The preemptive effect of valid arbitration agreements to preclude lawsuits in court, even class actions via arbitration clause class action waivers, has been reinforced by the U.S. Supreme Court time and again in recent years. My column “Arbitration Clause Class Waivers Upheld Again” (N.Y.L.J., Feb. 17, 2016) discussed salient case law. For a more copious legal study, see M. Hoenig and L. Brown, “Arbitration and Class Action Waivers Under Concepcion: Reason and Reasonableness Deflect Strident Attacks,” 68 Ark. L. Rev. 669 (December 2015). Indeed, just on May 15, The Supreme Court issued its decision in Kindred Nursing Centers L.P. v. Clark, 2017 U.S. LEXIS 2948, ruling that a nursing home’s arbitration agreement had to be enforced as preempting tort claims for injuries filed in Kentucky courts.

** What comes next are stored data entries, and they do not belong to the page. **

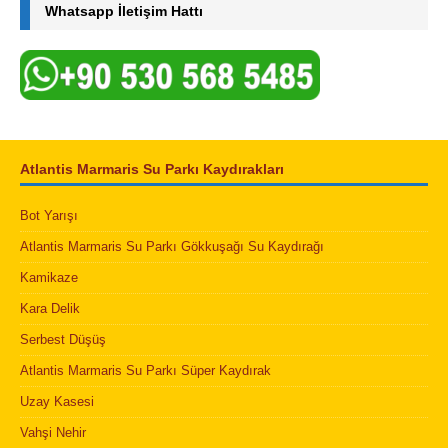
Whatsapp İletişim Hattı
Atlantis Marmaris Su Parkı Kaydırakları
Bot Yarışı
Atlantis Marmaris Su Parkı Gökkuşağı Su Kaydırağı
Kamikaze
Kara Delik
Serbest Düşüş
Atlantis Marmaris Su Parkı Süper Kaydırak
Uzay Kasesi
Vahşi Nehir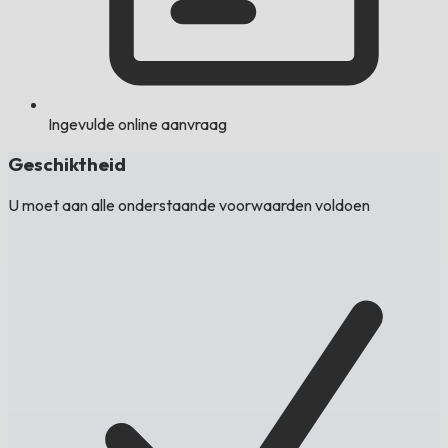
Ingevulde online aanvraag
Geschiktheid
U moet aan alle onderstaande voorwaarden voldoen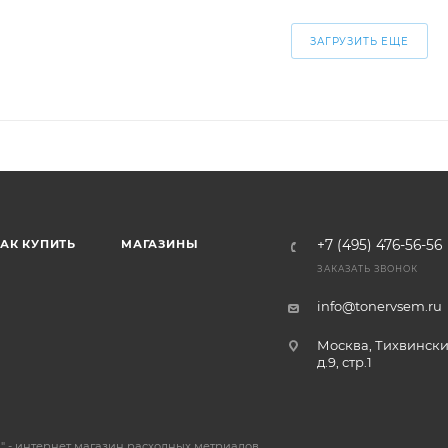
ЗАГРУЗИТЬ ЕЩЕ
АК КУПИТЬ
МАГАЗИНЫ
+7 (495) 476-56-56
ЗАКАЗАТЬ ЗВОНОК
info@tonervsem.ru
Москва, Тихвински
д.9, стр.1
 - интернет магазин расходных метриалов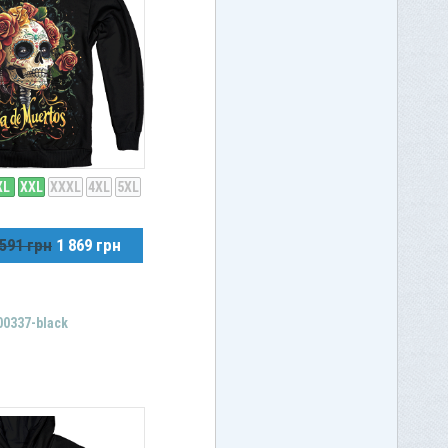
XL
XXL
XXXL
4XL
5XL
 591 грн
1 869 грн
00337-black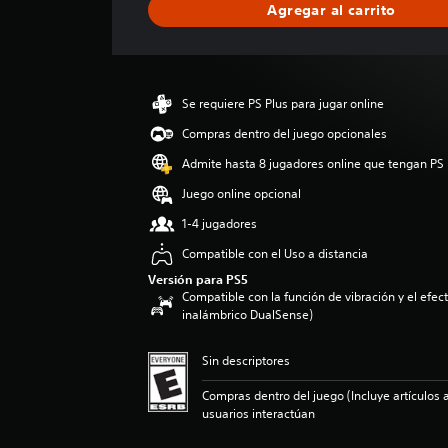
Agregar al carrito
c
a
c
i
ó
Se requiere PS Plus para jugar online
n
p
Compras dentro del juego opcionales
r
Admite hasta 8 jugadores online que tengan PS 
o
m
Juego online opcional
e
1-4 jugadores
d
i
Compatible con el Uso a distancia
o
Versión para PS5
:
Compatible con la función de vibración y el efecto
5
inalámbrico DualSense)
e
s
t
Sin descriptores
r
Compras dentro del juego (Incluye artículos a
e
usuarios interactúan
l
l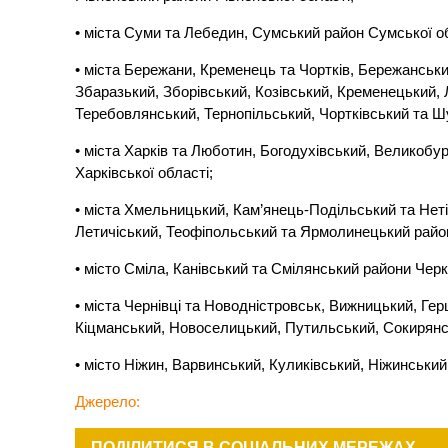
• міста Суми та Лебедин, Сумський район Сумської об
• міста Бережани, Кременець та Чортків, Бережанськ
Збаразький, Зборівський, Козівський, Кременецький,
Теребовлянський, Тернопільський, Чортківський та Ш
• міста Харків та Люботин, Богодухівський, Великоб
Харківської області;
• міста Хмельницький, Кам’янець-Подільський та Нет
Летичіський, Теофіпольський та Ярмолинецький райо
• місто Сміла, Канівський та Смілянський райони Черк
• міста Чернівці та Новодністровськ, Вижницький, Ге
Кіцманський, Новоселицький, Путильський, Сокирянс
• місто Ніжин, Варвинський, Куликівський, Ніжинський
Джерело:
ПОДІЛИТИСЯ В СОЦІАЛЬНИХ МЕРЕЖАХ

The spearhead high court decision holding that valid arbitration clauses preemptively trump lawsuits—even class actions where the arbitration clause contains a class action waiver—is AT&T Mobility v. Concepcion, 563 U.S. 333 (2011). In December 2015, the court’s decision in DIRECTV v. Imburgia, 136 S. Ct. 463, again upheld a class arbitration waiver clause in a consumer service agreement. The court observed that, while lower court judges can note their disagreement with Concepcion, “[n]o one denies that lower courts must follow” Concepcion. The Federal Arbitration Act “is a law of the United States and Concepcion is an authoritative interpretation of that Act. Consequently, the judges of every State must follow it.” DIRECTV, 2015 U.S. LEXIS 7999, at *9-*10.